I'm in no position to buy a knife to send to someone to destroy. I do think I remember reading a thread where someone tried the vinegar thing and it had no problems with it. Here's a quote from Sal Glesser, I'd like to know what you think of it:

...We use "Q-Fog" which a govt test. Also a salt spray. Boye's Cobalt, Talonite, X15-Tn and H-1 - salt spray had no effect.

As I understand it, Sodium Chloride attacks the carbon in the steel matrix. that's what causes the corrosion. With almost no carbon (replaced by nitrogen in the steel matrix), there is nothing for the NaCl to atack.

sal
 
H1 is resistant to NaCl (salt) as advertised. NaCl attacks carbon, whereas acid like HCl attacks iron, which H1 would not survive. Set the H1 blade directly on top of an open vineagar bottle overnight and see what happens. I'm willing to bet good money that it will stain from the acetic acid vapors.
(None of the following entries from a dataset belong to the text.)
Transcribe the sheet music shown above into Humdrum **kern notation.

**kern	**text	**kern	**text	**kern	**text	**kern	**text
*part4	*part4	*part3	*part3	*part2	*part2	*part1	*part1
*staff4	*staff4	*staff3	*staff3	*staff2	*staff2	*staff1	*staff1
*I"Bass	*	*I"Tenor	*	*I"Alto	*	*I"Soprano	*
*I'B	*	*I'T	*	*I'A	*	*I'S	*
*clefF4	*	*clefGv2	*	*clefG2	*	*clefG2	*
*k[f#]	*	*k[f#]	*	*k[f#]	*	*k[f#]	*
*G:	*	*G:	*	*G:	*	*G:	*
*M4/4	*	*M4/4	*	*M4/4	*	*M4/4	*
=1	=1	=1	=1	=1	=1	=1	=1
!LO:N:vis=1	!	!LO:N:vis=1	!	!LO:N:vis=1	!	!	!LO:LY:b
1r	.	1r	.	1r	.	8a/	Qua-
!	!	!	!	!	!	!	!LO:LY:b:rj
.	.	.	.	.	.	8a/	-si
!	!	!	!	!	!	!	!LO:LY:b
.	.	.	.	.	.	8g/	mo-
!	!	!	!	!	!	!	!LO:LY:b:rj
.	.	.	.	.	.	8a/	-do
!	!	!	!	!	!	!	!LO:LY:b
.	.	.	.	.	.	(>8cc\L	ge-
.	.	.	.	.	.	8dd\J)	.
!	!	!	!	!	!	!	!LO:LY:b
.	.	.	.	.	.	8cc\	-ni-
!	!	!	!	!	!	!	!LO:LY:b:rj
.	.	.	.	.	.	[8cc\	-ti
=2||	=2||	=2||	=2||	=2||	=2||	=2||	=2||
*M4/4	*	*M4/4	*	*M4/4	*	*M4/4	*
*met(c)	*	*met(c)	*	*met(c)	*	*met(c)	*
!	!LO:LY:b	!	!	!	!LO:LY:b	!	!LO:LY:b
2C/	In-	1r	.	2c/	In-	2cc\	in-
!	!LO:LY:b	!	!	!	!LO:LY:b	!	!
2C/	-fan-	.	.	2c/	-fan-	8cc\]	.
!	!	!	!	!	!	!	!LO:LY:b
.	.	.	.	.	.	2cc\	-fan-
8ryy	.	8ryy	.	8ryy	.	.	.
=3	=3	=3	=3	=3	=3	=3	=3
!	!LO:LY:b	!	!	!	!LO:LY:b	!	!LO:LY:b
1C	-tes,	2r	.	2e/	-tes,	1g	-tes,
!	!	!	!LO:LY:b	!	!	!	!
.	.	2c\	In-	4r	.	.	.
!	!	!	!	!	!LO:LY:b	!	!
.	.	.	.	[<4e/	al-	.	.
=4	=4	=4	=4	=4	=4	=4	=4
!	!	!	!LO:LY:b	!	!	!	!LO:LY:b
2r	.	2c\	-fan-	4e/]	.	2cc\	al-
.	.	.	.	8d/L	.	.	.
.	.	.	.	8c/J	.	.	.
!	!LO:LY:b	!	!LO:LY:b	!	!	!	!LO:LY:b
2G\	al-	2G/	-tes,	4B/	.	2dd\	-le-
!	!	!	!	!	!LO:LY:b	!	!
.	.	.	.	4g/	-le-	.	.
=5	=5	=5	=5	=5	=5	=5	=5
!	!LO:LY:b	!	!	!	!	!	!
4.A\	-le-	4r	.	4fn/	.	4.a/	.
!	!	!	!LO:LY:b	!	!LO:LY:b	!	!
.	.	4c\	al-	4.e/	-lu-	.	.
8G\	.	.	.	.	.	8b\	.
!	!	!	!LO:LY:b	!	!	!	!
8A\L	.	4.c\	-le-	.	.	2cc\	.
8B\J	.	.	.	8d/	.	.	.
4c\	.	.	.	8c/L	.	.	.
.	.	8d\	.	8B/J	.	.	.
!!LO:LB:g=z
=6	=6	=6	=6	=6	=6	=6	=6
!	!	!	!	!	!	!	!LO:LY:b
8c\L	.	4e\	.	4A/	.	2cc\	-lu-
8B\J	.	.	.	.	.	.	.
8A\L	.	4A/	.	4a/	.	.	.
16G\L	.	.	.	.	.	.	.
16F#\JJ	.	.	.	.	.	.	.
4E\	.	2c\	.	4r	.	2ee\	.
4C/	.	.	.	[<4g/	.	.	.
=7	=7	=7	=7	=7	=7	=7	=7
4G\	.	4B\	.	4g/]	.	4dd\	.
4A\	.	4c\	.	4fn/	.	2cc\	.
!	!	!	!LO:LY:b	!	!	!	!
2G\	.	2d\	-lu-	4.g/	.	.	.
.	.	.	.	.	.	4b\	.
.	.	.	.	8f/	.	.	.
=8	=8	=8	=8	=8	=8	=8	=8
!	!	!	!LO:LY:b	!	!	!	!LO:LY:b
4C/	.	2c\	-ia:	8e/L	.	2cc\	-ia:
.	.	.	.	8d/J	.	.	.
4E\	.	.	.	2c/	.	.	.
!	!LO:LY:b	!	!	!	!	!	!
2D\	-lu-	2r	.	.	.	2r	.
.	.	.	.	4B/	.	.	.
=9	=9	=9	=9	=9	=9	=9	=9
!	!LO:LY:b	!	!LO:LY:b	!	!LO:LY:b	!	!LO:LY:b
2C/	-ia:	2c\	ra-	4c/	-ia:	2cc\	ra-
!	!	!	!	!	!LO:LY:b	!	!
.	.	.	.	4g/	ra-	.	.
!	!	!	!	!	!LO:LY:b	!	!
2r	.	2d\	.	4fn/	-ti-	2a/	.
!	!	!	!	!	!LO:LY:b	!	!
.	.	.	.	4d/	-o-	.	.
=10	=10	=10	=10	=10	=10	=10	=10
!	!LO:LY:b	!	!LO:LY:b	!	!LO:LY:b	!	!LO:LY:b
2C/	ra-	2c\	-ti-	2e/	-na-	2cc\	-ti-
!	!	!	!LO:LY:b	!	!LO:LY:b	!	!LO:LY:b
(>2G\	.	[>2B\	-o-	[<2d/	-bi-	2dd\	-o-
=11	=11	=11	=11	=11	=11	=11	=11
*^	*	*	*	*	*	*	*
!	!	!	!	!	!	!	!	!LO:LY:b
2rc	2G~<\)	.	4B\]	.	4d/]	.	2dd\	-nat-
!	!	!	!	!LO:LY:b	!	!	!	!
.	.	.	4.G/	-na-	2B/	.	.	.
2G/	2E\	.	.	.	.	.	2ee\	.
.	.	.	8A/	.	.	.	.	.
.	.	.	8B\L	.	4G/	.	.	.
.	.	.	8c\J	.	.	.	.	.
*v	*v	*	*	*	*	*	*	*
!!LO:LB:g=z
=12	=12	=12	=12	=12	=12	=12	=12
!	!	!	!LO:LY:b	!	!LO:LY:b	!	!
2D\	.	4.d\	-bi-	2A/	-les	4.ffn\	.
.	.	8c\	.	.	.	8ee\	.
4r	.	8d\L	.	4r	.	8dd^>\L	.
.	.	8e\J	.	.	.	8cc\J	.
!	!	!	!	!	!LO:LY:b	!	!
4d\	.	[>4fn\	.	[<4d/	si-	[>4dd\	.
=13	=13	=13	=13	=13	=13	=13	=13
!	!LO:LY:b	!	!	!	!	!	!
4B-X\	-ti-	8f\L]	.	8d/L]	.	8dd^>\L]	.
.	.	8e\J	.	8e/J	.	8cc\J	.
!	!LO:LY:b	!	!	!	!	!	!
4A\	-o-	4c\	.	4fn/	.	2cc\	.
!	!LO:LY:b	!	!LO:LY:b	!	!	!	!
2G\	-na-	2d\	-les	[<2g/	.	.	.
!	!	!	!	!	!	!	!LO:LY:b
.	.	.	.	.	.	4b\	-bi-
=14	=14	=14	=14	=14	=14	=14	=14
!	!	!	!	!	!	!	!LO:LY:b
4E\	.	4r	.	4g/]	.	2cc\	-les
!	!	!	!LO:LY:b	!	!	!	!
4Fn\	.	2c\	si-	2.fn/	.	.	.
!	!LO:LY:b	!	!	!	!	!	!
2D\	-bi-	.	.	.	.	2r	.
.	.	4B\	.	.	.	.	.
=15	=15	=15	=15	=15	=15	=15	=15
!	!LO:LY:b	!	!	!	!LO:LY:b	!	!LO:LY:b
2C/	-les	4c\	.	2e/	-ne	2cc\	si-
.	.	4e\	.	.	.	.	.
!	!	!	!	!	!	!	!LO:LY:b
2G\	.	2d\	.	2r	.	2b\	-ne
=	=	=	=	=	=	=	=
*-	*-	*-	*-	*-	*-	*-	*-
It would not damage your knife if you pull it out as soon as rust develops. You just sand off the rust and good to go.
 
H1 is resistant to NaCl (salt) as advertised. NaCl attacks carbon, whereas acid like HCl attacks iron, which H1 would not survive. Set the H1 blade directly on top of an open vineagar bottle overnight and see what happens. I'm willing to bet good money that it will stain from the acetic acid vapors.

It would not damage your knife if you pull it out as soon as rust develops. You just sand off the rust and good to go.

I do believe you but I'd love to see this. Any volunteers?
 
I say go with Spyderco Salt knives, I've got a Spyderco Tasman salt and I love it. I live only 10 min from the Gulf so I'm always out there fishing on boats or on bridges and I always take it out there, And with the salt in the air most knives will start to rust after a day out there or from just cutting a few lines after a big catch. But with the Tasman Salt I have never had that problem. Great knife for the price.
 
I really have to wonder what you folks are doing with your knives to be this worried about rust. :confused:

I say go with Spyderco Salt knives, I've got a Spyderco Tasman salt and I love it. I live only 10 min from the Gulf so I'm always out there fishing on boats or on bridges and I always take it out there, And with the salt in the air most knives will start to rust after a day out there or from just cutting a few lines after a big catch. But with the Tasman Salt I have never had that problem. Great knife for the price.
I too live less than 10 minutes from the Gulf. Have for about 12 years and I fish there with some frequency. I have never once had an issue with rusting on any of my knives. That's with being out for as much as 10 hours at a time with a 440C blade with a "stainless" handle clipped to my pocket; shore-fishing, boating, wadefishing to chest level. Once I had access to fresh water, sure, I'd give it a quick rinse...

I've only recently begun to carry my first carbon blade to the salt. Last week I went out twice for a few hours with a cord-wrapped Ka-Bar/Becker BK-11 around my neck, untucked. It has never seen oiling and at the end of each fishing session, I simply wiped the exposed edge across my pant-leg. I plan to continue on with this routine for the foreseeable future and don't expect to have any problems with it.

I also EDC a Bark River and a Mini-Grip around town... again, mere miles from the gulf. I don't think I would take the Mini-Grip directly to the salt, though. There are just too many crevice areas to vital parts in that knife and it's such a pain to reassemble after cleaning.